§ TEXT
———
Feb 5 (Reuters) – U.S. stock index futures were largely muted on Thursday as investors weighed Alphabet’s blowout spending plans against stellar quarterly results, while Qualcomm dropped after a dour forecast.
Shares of the Google parent, which surged 65% in 2025, slipped 2.4% in premarket trading after unveiling capital-expenditure plans that could nearly double this year, another aggressive step in its bid to stay ahead in the AI race.
Shares of semiconductor and chip equipment stocks, however, rose on Alphabet’s capex plans.
Broadcom and Lam Research rose 5.7% and 2.6% respectively, while Applied Materials was up 2.8%.
Qualcomm slid 10.4% after forecasting second-quarter revenue and profit below estimates, while Arm dropped 7% as licensing revenue missed Wall Street expectations.
“Unforgiving scrutiny over AI capex continues to spook investors. What we’re seeing play out this earnings season is … the move from AI as a short-term growth lever to a structural multi-year process,” said Thomas Monteiro, senior analyst at Investing.com.
———
§ DATASET ENTRIES
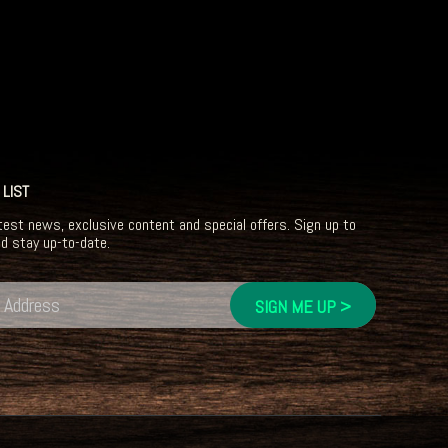
 LIST
test news, exclusive content and special offers. Sign up to
nd stay up-to-date.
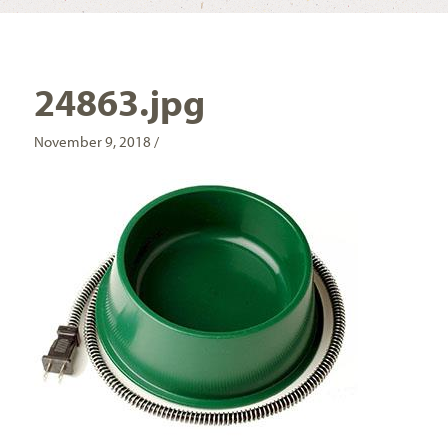
24863.jpg
November 9, 2018 /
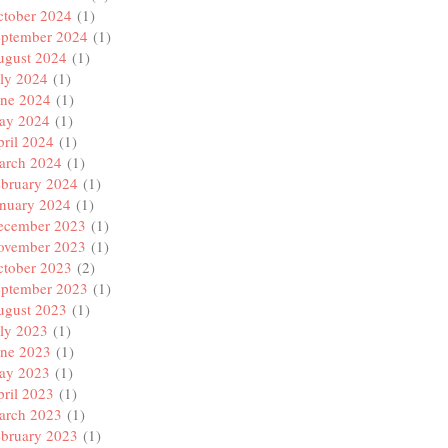
ctober 2024
(1)
eptember 2024
(1)
ugust 2024
(1)
ly 2024
(1)
une 2024
(1)
ay 2024
(1)
ril 2024
(1)
arch 2024
(1)
ebruary 2024
(1)
anuary 2024
(1)
ecember 2023
(1)
ovember 2023
(1)
ctober 2023
(2)
eptember 2023
(1)
ugust 2023
(1)
ly 2023
(1)
une 2023
(1)
ay 2023
(1)
ril 2023
(1)
arch 2023
(1)
ebruary 2023
(1)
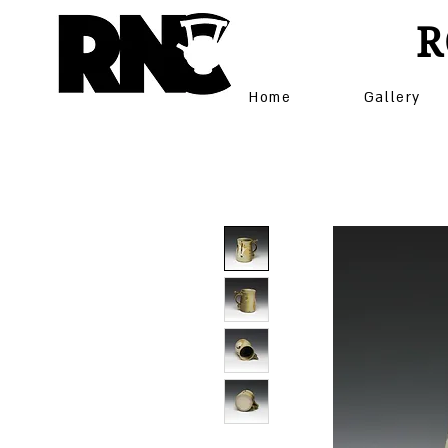
R
Home
Gallery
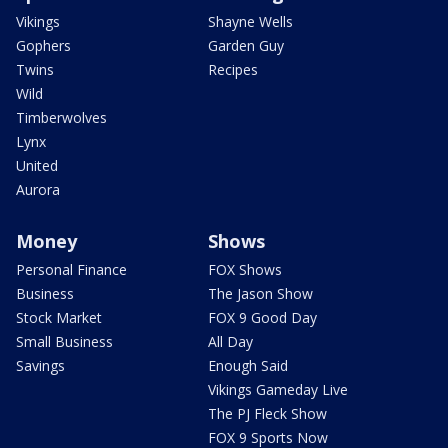
Vikings
Shayne Wells
Gophers
Garden Guy
Twins
Recipes
Wild
Timberwolves
Lynx
United
Aurora
Money
Shows
Personal Finance
FOX Shows
Business
The Jason Show
Stock Market
FOX 9 Good Day
Small Business
All Day
Savings
Enough Said
Vikings Gameday Live
The PJ Fleck Show
FOX 9 Sports Now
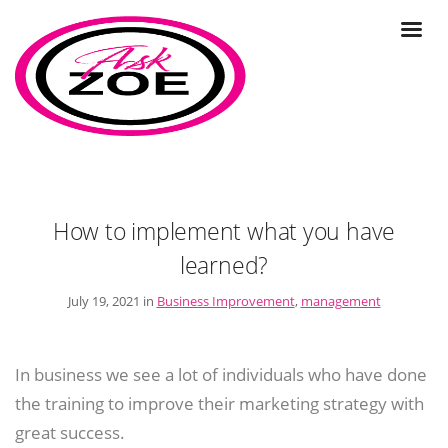
How to implement what you have
learned?
July 19, 2021 in
Business Improvement
,
management
In business we see a lot of individuals who have done
the training to improve their marketing strategy with
great success.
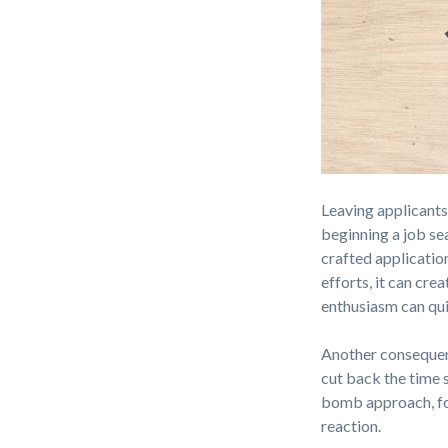
Leaving applicants
beginning a job se
crafted application
efforts, it can cr
enthusiasm can qui
Another consequenc
cut back the time 
bomb approach, for
reaction.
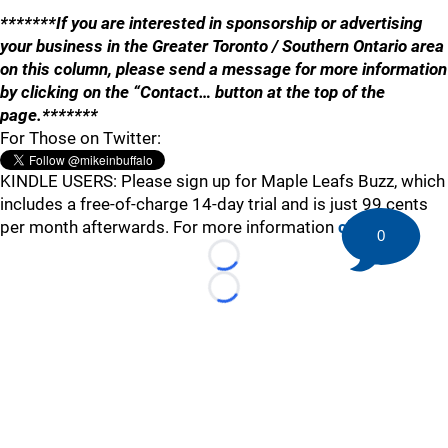
*******If you are interested in sponsorship or advertising
your business in the Greater Toronto / Southern Ontario area
on this column, please send a message for more information
by clicking on the “Contact… button at the top of the
page.*******
For Those on Twitter:
KINDLE USERS: Please sign up for Maple Leafs Buzz, which
includes a free-of-charge 14-day trial and is just 99 cents
per month afterwards. For more information
click here
.
0
Loading...
Loading...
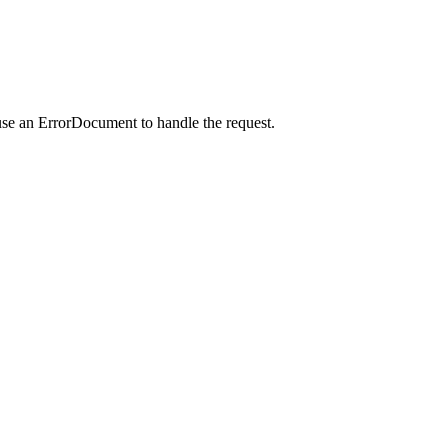
use an ErrorDocument to handle the request.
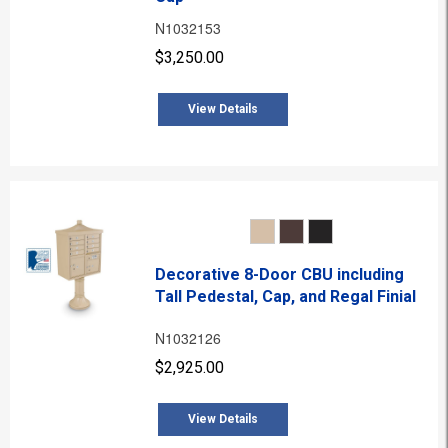
N1032153
$3,250.00
View Details
Decorative 8-Door CBU including
Tall Pedestal, Cap, and Regal Finial
N1032126
$2,925.00
View Details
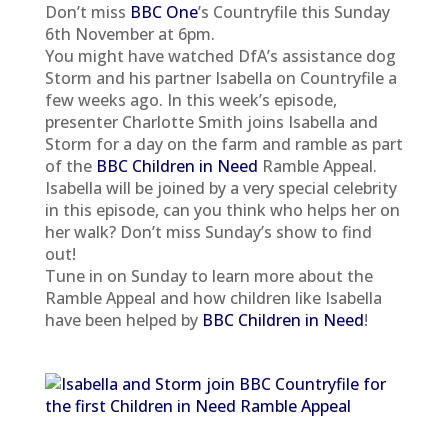
Don’t miss
BBC One
’s Countryfile this Sunday
6th November at 6pm.
You might have watched DfA’s assistance dog
Storm and his partner Isabella on Countryfile a
few weeks ago. In this week’s episode,
presenter Charlotte Smith joins Isabella and
Storm for a day on the farm and ramble as part
of the
BBC Children in Need
Ramble Appeal.
Isabella will be joined by a very special celebrity
in this episode, can you think who helps her on
her walk? Don’t miss Sunday’s show to find
out!
Tune in on Sunday to learn more about the
Ramble Appeal and how children like Isabella
have been helped by
BBC Children in Need
!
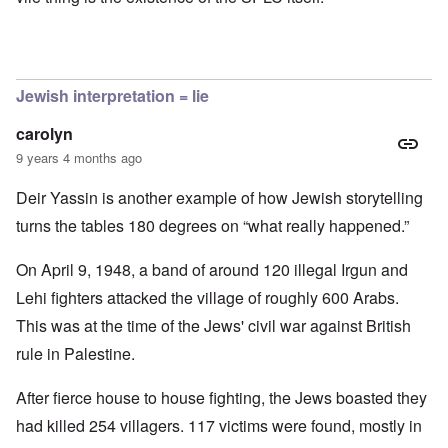
Jewish interpretation = lie
carolyn
9 years 4 months ago
Deir Yassin is another example of how Jewish storytelling
turns the tables 180 degrees on “what really happened.”
On April 9, 1948, a band of around 120 illegal Irgun and
Lehi fighters attacked the village of roughly 600 Arabs.
This was at the time of the Jews' civil war against British
rule in Palestine.
After fierce house to house fighting, the Jews boasted they
had killed 254 villagers. 117 victims were found, mostly in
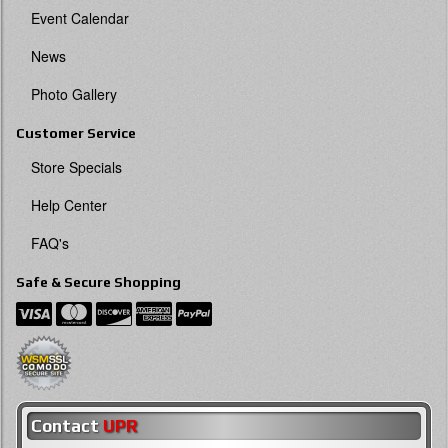
Event Calendar
News
Photo Gallery
Customer Service
Store Specials
Help Center
FAQ's
Safe & Secure Shopping
Contact
UPR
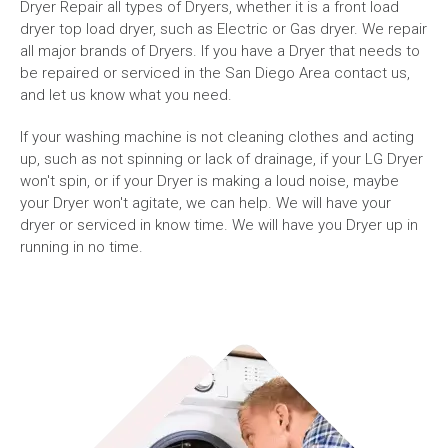
Dryer Repair all types of Dryers, whether it is a front load
dryer top load dryer, such as Electric or Gas dryer. We repair
all major brands of Dryers. If you have a Dryer that needs to
be repaired or serviced in the San Diego Area contact us,
and let us know what you need.
If your washing machine is not cleaning clothes and acting
up, such as not spinning or lack of drainage, if your LG Dryer
won't spin, or if your Dryer is making a loud noise, maybe
your Dryer won't agitate, we can help. We will have your
dryer or serviced in know time. We will have you Dryer up in
running in no time.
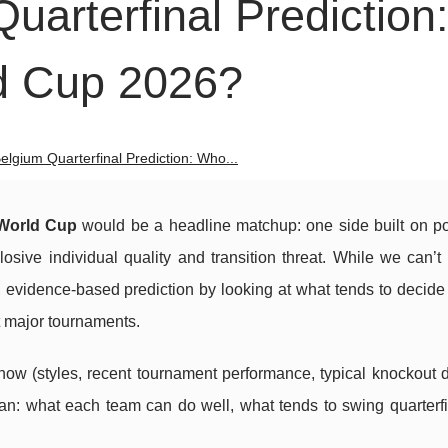
uarterfinal Prediction
d Cup 2026?
elgium Quarterfinal Prediction: Who...
World Cup
would be a headline matchup: one side built on p
osive individual quality and transition threat. While we can’
, evidence-based prediction by looking at what tends to decid
t major tournaments.
now (styles, recent tournament performance, typical knockout 
lan: what each team can do well, what tends to swing quarterf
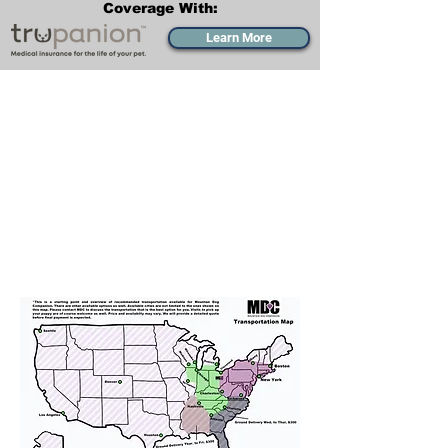
Coverage With:
Learn More
Transportation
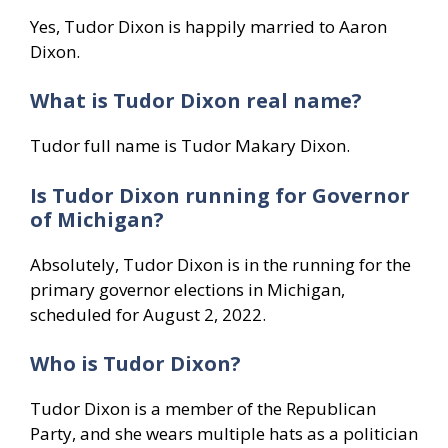
Yes, Tudor Dixon is happily married to Aaron
Dixon.
What is Tudor Dixon real name?
Tudor full name is Tudor Makary Dixon.
Is Tudor Dixon running for Governor
of Michigan?
Absolutely, Tudor Dixon is in the running for the
primary governor elections in Michigan,
scheduled for August 2, 2022.
Who is Tudor Dixon?
Tudor Dixon is a member of the Republican
Party, and she wears multiple hats as a politician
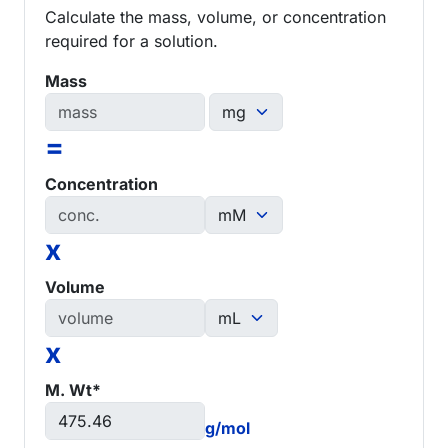
Calculate the mass, volume, or concentration
required for a solution.
Mass
=
Concentration
x
Volume
x
M. Wt*
g/mol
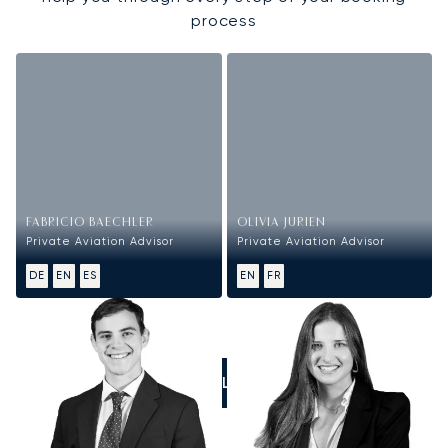
process
FABRICIO BAECHLER
OLIVIA JURIEN
Private Aviation Advisor
Private Aviation Advisor
DE
EN
ES
EN
FR
CALL US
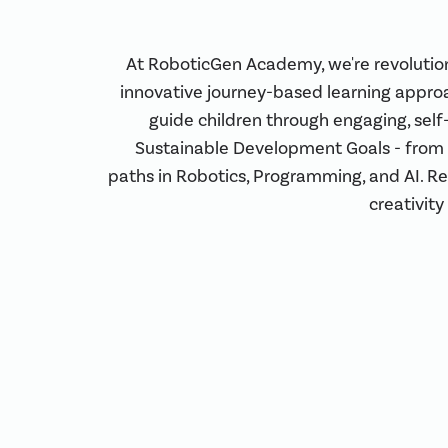
At RoboticGen Academy, we're revolutio
innovative journey-based learning appro
guide children through engaging, self
Sustainable Development Goals - from 
paths in Robotics, Programming, and AI. R
creativity 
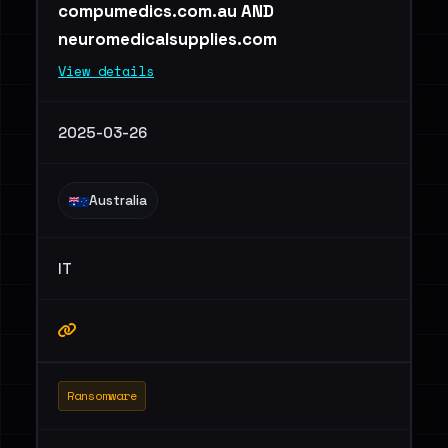
compumedics.com.au AND
neuromedicalsupplies.com
View details
2025-03-26
Australia
IT
Ransomware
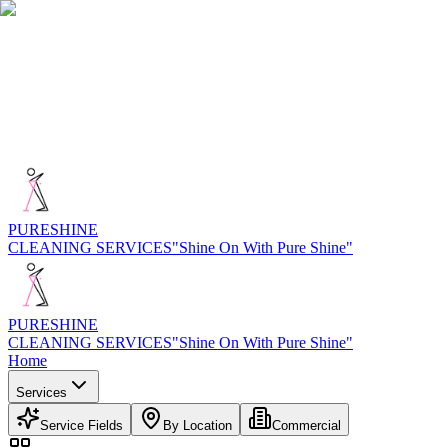
PURE
SHINE
CLEANING SERVICES
"Shine On With Pure Shine"
PURE
SHINE
CLEANING SERVICES
"Shine On With Pure Shine"
Home
Services
Service Fields
By Location
Commercial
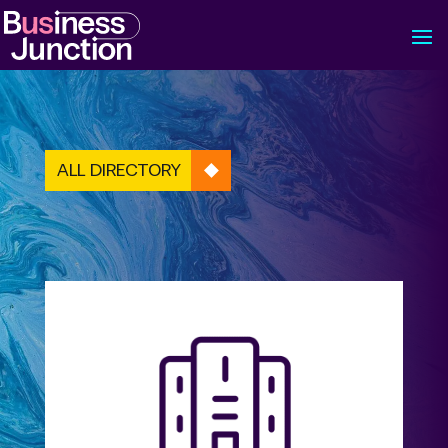
ALL DIRECTORY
———
§ WHAT YOU NEED TO DO
a. Answer these questions using the stock futures report:
(i) By what percentage did Alphabet's shares surge in 2025?
(ii) How much did Broadcom's stock rise?
(iii) What is Thomas Monteiro's job and employer?
b. Print the stock futures report from "Broadcom and Lam" up to and including "Wall Street expectations.".
Answer from the stock futures report alone.

§ RESULTS FOR THE EXERCISE
a.
(i) 65%
(ii) 5.7%
(iii) He is a senior analyst at Investing.com.

b.
Broadcom and Lam Research rose 5.7% and 2.6% respectively, while Applied Materials was up 2.8%.
Qualcomm slid 10.4% after forecasting second-quarter revenue and profit below estimates, while Arm dropped 7% as licensing revenue missed Wall Street expectations.